EXERCISE OBJECTIVE: Look below for the line that contains "right hip: (105, 228)", then copy it and each following line to the end of the records, minus any pictures.

WORKING DATA:
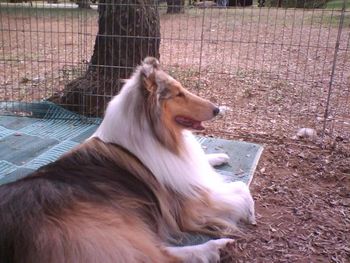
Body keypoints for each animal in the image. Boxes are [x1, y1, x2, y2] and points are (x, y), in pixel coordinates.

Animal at [1, 57, 256, 263]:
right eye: (178, 94)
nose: (217, 110)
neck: (155, 134)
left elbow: (202, 163)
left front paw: (218, 157)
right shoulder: (189, 203)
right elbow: (240, 188)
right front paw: (251, 212)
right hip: (105, 228)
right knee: (154, 257)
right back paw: (214, 248)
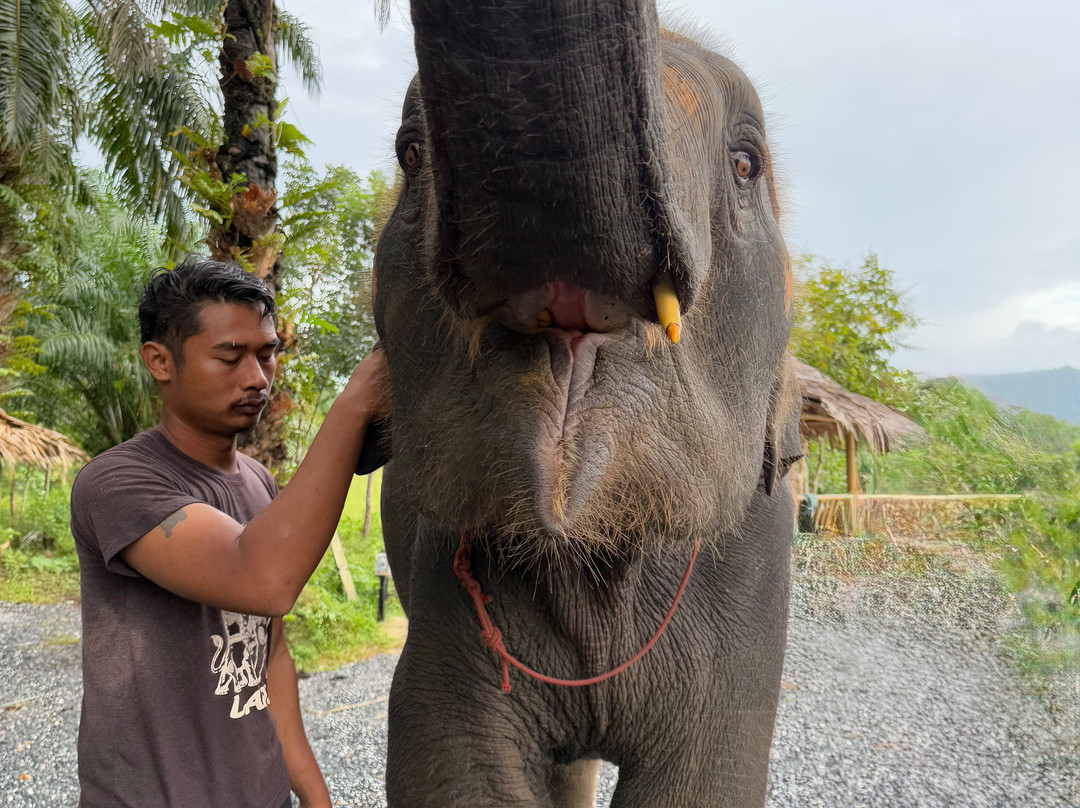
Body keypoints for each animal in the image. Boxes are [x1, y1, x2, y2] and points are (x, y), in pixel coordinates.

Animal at [366, 1, 803, 805]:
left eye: (745, 164)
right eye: (411, 155)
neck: (597, 551)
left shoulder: (757, 574)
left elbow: (705, 779)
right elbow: (450, 765)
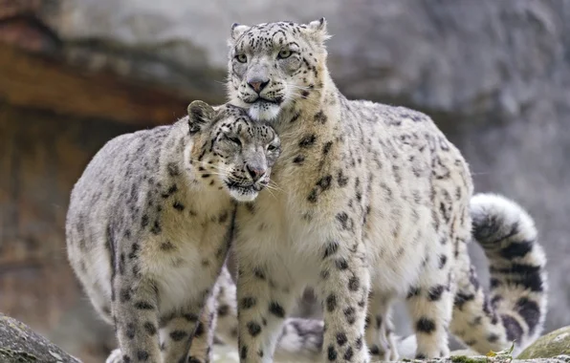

SOLUTION TO THIS EXERCISE:
right hip: (105, 228)
right knee: (154, 257)
right back paw: (214, 248)
Body keypoints for each animal in the image. Boxes are [x1, y1, x2, y2] and points are (x, y), in pixel coordinates.

Animal at [366, 1, 803, 805]:
left eye: (745, 164)
right eye: (411, 155)
neck: (597, 551)
left shoulder: (757, 574)
left elbow: (705, 779)
right elbow: (450, 765)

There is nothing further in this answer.